As I ponder her life and the privilege it has been to walk closely with her as she lived with us over half our marriage, I thought I’d share some thoughts about grieving. 


So here are a few things to help you now — and whenever the time comes that you might need them as a lifeline.


Build Resilience Through Social Connection


If the global isolation of 2020 taught us anything, it’s that we all need connection. As the Gottmans would remind us, “social isolation weakens resilience, while social connection strengthens it.” 


Let that be a reminder, now, to invest in strong friendships, family networks, and other reliable social connections. These relationships help you build your resilience and help you prepare for the trials that will inevitably find all of us at one point or another. And they can be a bulwark during dark times of loss and grief when we feel like we want to curl up in our bed forever and never leave. Beloved friends and family will come find you when you can’t help yourself. They’ll help see you through.


Turn Towards Your Partner


One of the best things you can do to help yourself in your grief is turn toward your partner. If you’re like many of us, you may find yourself wanting two things: to isolate and to have others reach out to you (especially your partner). In this post from mid-2022, I show you how turning towards can be the answer to both of those needs — and a great first step toward healing.


Ask Your Partner to Hold Space for Your Grief


Being in a relationship means carrying the pain of grief together. This piece of advice is for your partner, to help you in your time of grief. 


In the midst of grief, I often see couples respond in one of two ways: they have issues with avoidance or they’re codependent. 


Many people are so terrified or triggered by grief or pain that they refuse to acknowledge it or support their partner through it. They become uncomfortable, distant, and generally avoidant, just hoping their partner will get over it soon. But don’t misunderstand me; these aren’t people trying to be cruel. It’s not that they don’t care. It’s that these big emotions truly feel overwhelming to them, and they haven’t learned how to healthfully move through the emotion alone, let alone with a partner. So they do whatever they can to avoid it.

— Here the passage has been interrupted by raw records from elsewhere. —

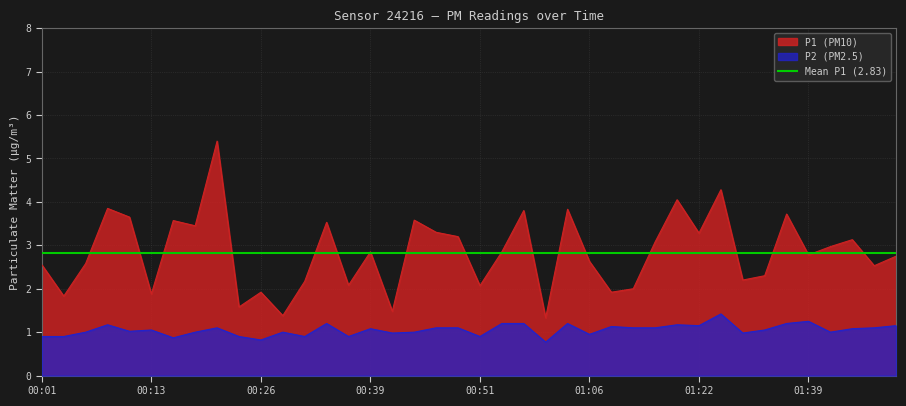

Does the chart display data point markers on the line(s)?

No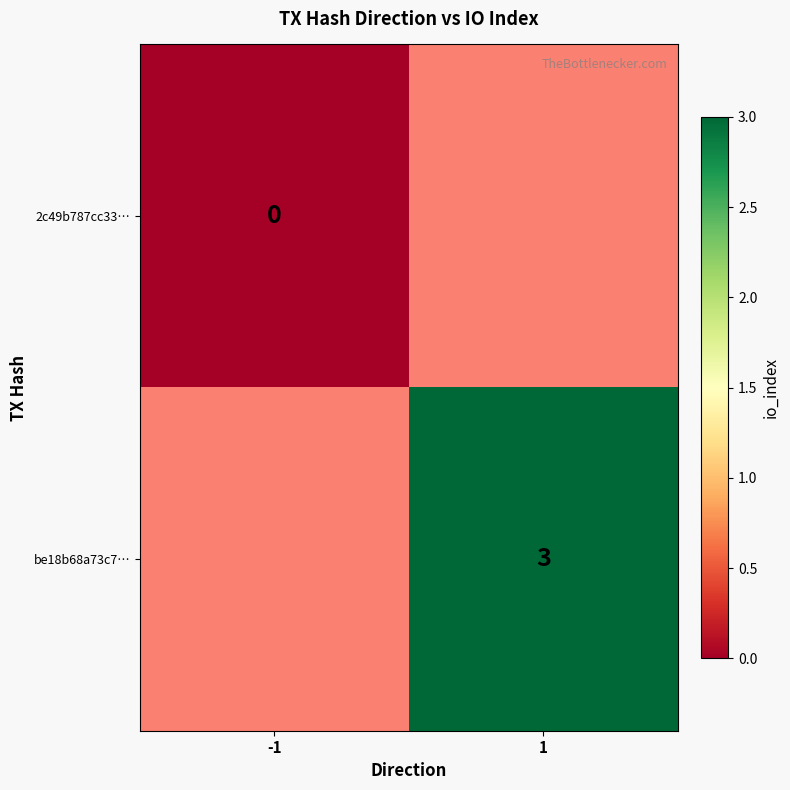

Is the value of 2c49b787cc33… at -1 greater than the value of be18b68a73c7… at 1?

No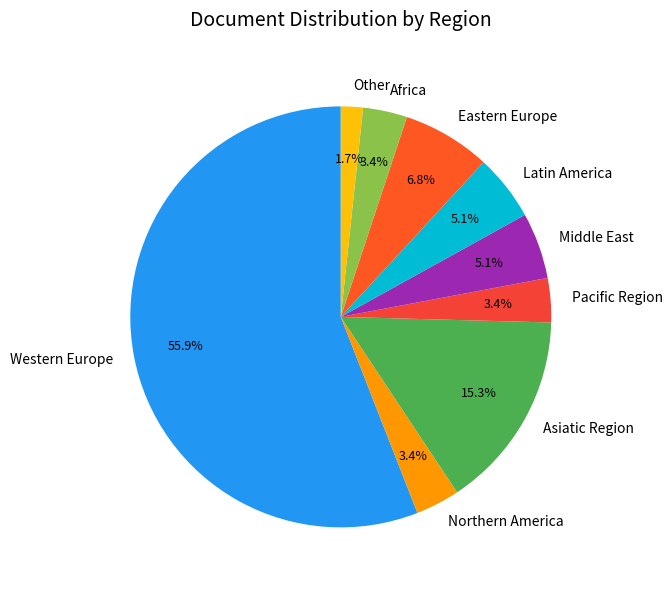

How many slices are in this pie chart?

9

On the other hand, you have codependency. You have people who take on every emotion that their partner feels: they are in every ounce of pain their partner is, they feel each wave of grief and are essentially controlled by the ups and downs of their partner’s emotional state. That is no more healthy than the avoidant partner.


We all tend to veer one way or the other, and recognizing your own tendency is a sign of healthy self-awareness. For more on this topic and for guidance on how to manage grief together, check out this post.


Overcome a Depressive Episode With Help from Your Partner


During times of acute pain, loss, and grief, it’s not uncommon to experience difficult periods of depression. Having a supportive partner by your side to help you help yourself is absolutely invaluable. They can make calls for you, schedule appointments and connect you with professional help, listen to you, cry with you, help you get out of the house, connect with your social network, and take you to your doctor (there is no shame in seeking medication for help with depression).